Interrogé sur les accusations lancées par Ségolène Royal à l’encontre de ceux qui refuseraient le changement au PS, Lionel Jospin a dit : "dans le socialisme, les néo, ceux qui étaient contre les vieux et pour le neuf, n’ont pas toujours laissé de bons souvenirs".

On ne sait si M. Jospin pensait à Marcel Déat, homme politique français de l’entre-deux guerres, socialiste puis néo-socialiste, et ensuite collaborateur de l’occupant nazi.

A son arrivée, l’ex-Premier ministre a croisé Bertrand Delanoë, qui venait d’accomplir son devoir électoral. Les deux hommes se sont salués chaleureusement.

Le maire de Paris avait appelé lundi les militants de son courant à voter "massivement" pour Mme Aubry, ex-numéro deux du gouvernement Jospin.

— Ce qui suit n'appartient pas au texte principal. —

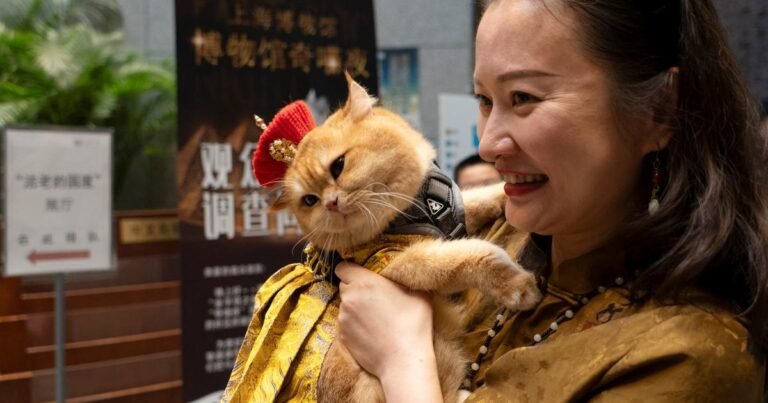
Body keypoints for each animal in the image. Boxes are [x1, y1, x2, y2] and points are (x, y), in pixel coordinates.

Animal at [270, 76, 540, 403]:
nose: (331, 203)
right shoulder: (403, 261)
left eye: (338, 165)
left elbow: (480, 199)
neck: (412, 209)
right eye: (310, 200)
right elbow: (471, 256)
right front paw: (518, 286)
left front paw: (505, 194)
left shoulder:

Il a concédé qu’à propos de cette initiative, il y avait eu "lundi, de l’incompréhension de la part de militants qui avaient mal vécu (son) élimination" – "car je ne me suis pas retiré, j’ai été éliminé", a-t-il dit. Depuis, "le sentiment n’est pas le même", a-t-il assuré.

Pour la première fois, Bertrand Delanoë a commenté brièvement sa campagne. "Je suis quelqu’un qui, dans sa pensée et sa pratique, a un certain sens de l’innovation. Et je me suis laissé un peu enfermer dans quelque chose de plus classique", a-t-il déclaré.